EXERCISE REQUIREMENTS: Put every line of the items below into a numbered list, omitting any blank lines.

# # # #

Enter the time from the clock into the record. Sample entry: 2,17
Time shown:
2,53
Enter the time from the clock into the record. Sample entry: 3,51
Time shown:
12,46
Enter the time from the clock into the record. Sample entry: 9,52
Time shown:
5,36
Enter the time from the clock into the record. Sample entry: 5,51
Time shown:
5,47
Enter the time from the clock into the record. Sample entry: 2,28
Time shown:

# # # #

RESPONSE BELOW:
1. Enter the time from the clock into the record. Sample entry: 2,17
2. Time shown:
3. 2,53
4. Enter the time from the clock into the record. Sample entry: 3,51
5. Time shown:
6. 12,46
7. Enter the time from the clock into the record. Sample entry: 9,52
8. Time shown:
9. 5,36
10. Enter the time from the clock into the record. Sample entry: 5,51
11. Time shown:
12. 5,47
13. Enter the time from the clock into the record. Sample entry: 2,28
14. Time shown:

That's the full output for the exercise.